You didn’t do anything wrong, and you have no reason for having any guilt. In fact, I’d feel guilty if you felt guilty. Why? Because I finally understand your thought process: You tried a relationship with me but you ultimately knew that it was destined to fail (possibly from the beginning) so you slowly backed away after you fulfilled your most basic of lustful needs. I understand that now because I’ve been trying to see your side of it this whole summer, and I finally have! I’ve been eating hearts this whole summer and I get it now! It couldn’t have been done unless I broke the hearts of hopeful men, but I understand!
I eased the guilt of playing all these romantic hopefuls by tricking myself into thinking there was ever a spark; however, I knew from the start there was never a start between us. I just wanted one thing and one thing only. And once I got it, I tossed them aside like dirty laundry, just as you to me. Delicately and sweetly of course, just as you to me. “I’m not ready to date” just like you said to me three weeks after you dated your ex and three weeks before you found your new BF.
But at least I finally understand it all now! Your side has become so clear to me. So why do I still get frustrated whenever I see your face? I cannot stand that I’m still reminded of my naivety. How could I have been so STUPID? I knew your ploy from the start yet I let me guard down. Once I had hope we could have been something more, I lost. I LOST THE GAME. My ego? My Pride? defeated.
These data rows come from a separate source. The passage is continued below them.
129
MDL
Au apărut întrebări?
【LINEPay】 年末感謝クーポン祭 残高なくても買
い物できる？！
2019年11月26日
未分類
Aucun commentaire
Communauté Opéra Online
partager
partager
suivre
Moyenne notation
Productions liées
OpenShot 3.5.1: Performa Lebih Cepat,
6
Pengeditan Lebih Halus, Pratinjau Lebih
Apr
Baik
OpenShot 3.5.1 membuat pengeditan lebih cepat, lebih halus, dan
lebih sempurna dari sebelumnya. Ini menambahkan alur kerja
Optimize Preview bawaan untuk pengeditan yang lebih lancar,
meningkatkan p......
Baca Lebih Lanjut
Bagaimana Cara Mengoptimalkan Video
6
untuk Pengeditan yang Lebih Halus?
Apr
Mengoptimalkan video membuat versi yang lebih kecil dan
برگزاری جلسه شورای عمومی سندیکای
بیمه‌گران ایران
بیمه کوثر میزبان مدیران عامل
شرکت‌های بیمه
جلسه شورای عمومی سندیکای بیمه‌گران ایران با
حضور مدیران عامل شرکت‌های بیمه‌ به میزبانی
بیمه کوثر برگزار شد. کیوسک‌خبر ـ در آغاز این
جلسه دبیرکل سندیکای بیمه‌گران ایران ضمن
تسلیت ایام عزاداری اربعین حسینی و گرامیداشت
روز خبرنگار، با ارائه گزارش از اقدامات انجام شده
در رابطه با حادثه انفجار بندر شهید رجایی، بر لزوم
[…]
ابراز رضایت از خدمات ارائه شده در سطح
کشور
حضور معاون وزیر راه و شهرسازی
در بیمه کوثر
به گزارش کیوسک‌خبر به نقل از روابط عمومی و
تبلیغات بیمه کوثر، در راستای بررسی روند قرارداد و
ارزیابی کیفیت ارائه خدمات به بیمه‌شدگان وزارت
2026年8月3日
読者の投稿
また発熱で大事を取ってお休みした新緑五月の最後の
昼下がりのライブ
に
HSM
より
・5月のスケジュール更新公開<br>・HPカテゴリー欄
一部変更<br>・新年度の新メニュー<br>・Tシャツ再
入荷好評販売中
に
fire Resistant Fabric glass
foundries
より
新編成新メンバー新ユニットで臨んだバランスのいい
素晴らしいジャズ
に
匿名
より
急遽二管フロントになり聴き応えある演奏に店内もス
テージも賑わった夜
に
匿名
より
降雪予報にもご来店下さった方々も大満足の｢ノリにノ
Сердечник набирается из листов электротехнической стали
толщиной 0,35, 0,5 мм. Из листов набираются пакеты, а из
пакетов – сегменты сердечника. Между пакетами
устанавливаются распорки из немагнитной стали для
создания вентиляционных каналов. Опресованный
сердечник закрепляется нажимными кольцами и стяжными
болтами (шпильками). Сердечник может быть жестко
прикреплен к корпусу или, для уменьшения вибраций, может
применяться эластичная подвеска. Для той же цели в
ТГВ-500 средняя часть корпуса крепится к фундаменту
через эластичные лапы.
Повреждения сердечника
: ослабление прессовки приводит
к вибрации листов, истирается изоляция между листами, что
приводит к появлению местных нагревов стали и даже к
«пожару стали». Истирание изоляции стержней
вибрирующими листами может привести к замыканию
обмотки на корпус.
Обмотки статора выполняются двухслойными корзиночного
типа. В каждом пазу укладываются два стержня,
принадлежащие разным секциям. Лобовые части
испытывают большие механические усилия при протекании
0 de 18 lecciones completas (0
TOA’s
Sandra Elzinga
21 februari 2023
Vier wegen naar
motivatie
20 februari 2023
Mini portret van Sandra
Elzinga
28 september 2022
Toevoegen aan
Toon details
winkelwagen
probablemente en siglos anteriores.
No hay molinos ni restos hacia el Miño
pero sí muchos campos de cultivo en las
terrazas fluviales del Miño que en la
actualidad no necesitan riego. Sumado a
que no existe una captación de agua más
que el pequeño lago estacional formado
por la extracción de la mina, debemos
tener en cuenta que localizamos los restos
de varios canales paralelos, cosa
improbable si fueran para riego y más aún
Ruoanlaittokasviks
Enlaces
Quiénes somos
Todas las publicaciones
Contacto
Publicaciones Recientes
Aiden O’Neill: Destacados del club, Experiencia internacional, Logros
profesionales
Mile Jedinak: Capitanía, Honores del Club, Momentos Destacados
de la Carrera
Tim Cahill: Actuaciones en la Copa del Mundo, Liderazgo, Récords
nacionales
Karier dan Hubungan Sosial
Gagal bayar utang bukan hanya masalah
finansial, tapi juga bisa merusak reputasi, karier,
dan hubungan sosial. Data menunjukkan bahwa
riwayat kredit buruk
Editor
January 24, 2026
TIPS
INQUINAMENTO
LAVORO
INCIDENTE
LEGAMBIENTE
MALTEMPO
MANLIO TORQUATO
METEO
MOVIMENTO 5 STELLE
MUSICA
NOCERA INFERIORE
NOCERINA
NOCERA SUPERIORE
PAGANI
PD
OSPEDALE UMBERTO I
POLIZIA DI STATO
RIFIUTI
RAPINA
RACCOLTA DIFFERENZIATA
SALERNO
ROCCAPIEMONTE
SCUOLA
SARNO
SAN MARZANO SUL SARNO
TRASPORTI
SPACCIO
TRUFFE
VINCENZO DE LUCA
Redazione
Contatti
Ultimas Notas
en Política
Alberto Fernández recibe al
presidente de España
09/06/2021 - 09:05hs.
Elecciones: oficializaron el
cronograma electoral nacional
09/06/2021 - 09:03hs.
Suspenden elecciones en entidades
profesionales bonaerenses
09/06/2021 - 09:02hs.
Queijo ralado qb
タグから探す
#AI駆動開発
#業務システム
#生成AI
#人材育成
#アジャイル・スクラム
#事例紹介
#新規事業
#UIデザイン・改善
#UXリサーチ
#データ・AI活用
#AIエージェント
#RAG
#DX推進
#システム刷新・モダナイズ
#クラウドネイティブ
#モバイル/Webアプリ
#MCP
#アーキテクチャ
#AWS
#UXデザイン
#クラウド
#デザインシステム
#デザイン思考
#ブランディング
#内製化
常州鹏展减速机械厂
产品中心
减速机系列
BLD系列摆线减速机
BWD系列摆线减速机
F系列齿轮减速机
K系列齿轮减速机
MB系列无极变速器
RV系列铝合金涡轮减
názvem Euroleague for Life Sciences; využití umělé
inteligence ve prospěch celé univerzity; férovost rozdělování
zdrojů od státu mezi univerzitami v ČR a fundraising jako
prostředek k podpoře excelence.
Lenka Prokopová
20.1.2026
But I guess I should thank you for teaching me the reality of dating. Thank you for teaching me to never let my guard down; that dating is all a game, and the winner is the one who leaves with their heart still in tact.
Cute guy I barely met
I know I like you because my initial reaction was “Damnnn, you are fine.” But not that kind of fine. Not the ‘fine’ that directly translates to “I’m TRYNA FUCK”, no, not that one. I’m talking about the respectable ‘fine’, the ‘fine’ that makes me want to get to know you a little bit more. The ‘fine’ that has me desiring to see your face again. That ‘fine’ that has me wishing for another opportunity to meet you.
I actually feel a tad bit embarrassed. You caught me staring, gazing, dazing into your eyes. I couldn’t help myself, you were so adorable. In your proper flannel shirt underneath your navy blue sweater; your fashion sense was so classy.
“Hi, I’m ______” you approached.
We shook hands and then parted, but I bet you didn’t know how much you had me crushing.
I don’t even know if you are queer but you sure seem to have a lot of the same mutual queer friends I have. I hope you are.
I hope you remember me. I hope I see you again. I don’t know you well, but what I do know is that I hope our paths will cross again. Perhaps another conference? QACON, perhaps? Perhaps.